A little over a week ago, I found a copy of the Watchmen adjunct DVD, Tales of the Black Freighter/Under the Hood had washed up at Half-Price Books for cheap, and picked it up. (I also stopped listening to the rational side of my brain and also picked up the Asylum Sherlock Holmes mockbuster for equally cheap). Last night I watched Under the Hood, and I rather liked it. There are currently no plans to watch Tales of the Black Freighter, because motion comics are an abomination before God.
Under the Hood was the title of the autobiography of Hollis Mason, the original 1940s Night Owl, one of the first of the costumed heroes in Watchmen‘s continuity. It was one of Alan Moore’s brilliant touches in an already brilliant book, text pieces in the back of each issue which filled us in on the alternate history, the world of the series.
To make this work in a video context, the material is presented in the form of a TV show, The Culpeper Minute, in which host Barry Culpeper, circa 1985 (the time of the Watchmen movie and book), presents a re-broadcast of a 1975 episode marking the publication of said book.
Much of the information in the text pieces is covered in an interview with Mason; where the piece goes beyond the call of duty is to establish the world further by adding more interviews past Mason’s, and the best part of that is we get to see more of Carla Gugino as Sally Jupiter, which is a good thing.

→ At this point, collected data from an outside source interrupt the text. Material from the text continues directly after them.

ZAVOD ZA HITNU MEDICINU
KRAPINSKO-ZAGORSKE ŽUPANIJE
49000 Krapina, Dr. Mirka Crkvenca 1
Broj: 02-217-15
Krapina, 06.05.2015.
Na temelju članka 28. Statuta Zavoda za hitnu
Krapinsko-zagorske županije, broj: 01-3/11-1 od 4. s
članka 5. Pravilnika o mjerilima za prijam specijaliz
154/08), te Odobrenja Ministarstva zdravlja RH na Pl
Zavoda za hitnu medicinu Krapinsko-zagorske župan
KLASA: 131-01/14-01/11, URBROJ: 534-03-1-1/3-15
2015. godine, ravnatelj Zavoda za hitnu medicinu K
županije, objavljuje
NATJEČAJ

And we get to see even more of Carla Gugino in 1940s drag, which is a very good thing:
An odd thing – well not so odd, I suppose, given the DC imprint slathered all over – is a jettisoning of one of Moore’s most interesting social culture extrapolations: given that super heroes already actually existed, that particular comic book genre never took off – instead, pirate comics became all the rage (hence Tales of the Black Freighter). Instead, the first appearance of Superman is specifically mentioned, then a few more make their appearance as inspirations to Hollis Mason, alongside the pulp heroes Moore referenced. And so it goes.
We get more screen time with incidental characters who received short shrift in the movie, notably Matt Frewer’s Moloch, Dr. Manhattan’s Pal, Wally Weaver, and Bernie the newsvendor, who was the book’s everyman-on-the-street greek chorus, and virtually nonexistant in the film. And so it goes.
Expanding past the text pieces gives Under the Hood a chance to say interesting things about the necessity of heroes, costumed or not, and does continue the book’s examination of what real-world pressures would be brought to bear on people wearing fetish gear beating up thugs on the street – and if nothing else, makes use of all that Golden Age material they shot for the movie proper that never made it in (except, I suppose, for that Ultimate Edition that came out last Christmas, that I could not afford, nor asked for).
Overall, I still feel there was absolutely no reason to make Watchmen into a movie, except that hey, them other funnybook movies made money, and the geekboys love this’un! It’s like printing money! Looking at other attempts to turn comic books into movies, this one could have been a lot, lot worse. A lot. A bit too faithful to the original material, until that final, disastrous changing of the ending that I still feel damages the movie irreparably – which I should probably go into more detail about, but we’ll leave that for another time. Under the Hood reminded me that although I didn’t care for the movie itself, its casting and production design was absolutely spot-on.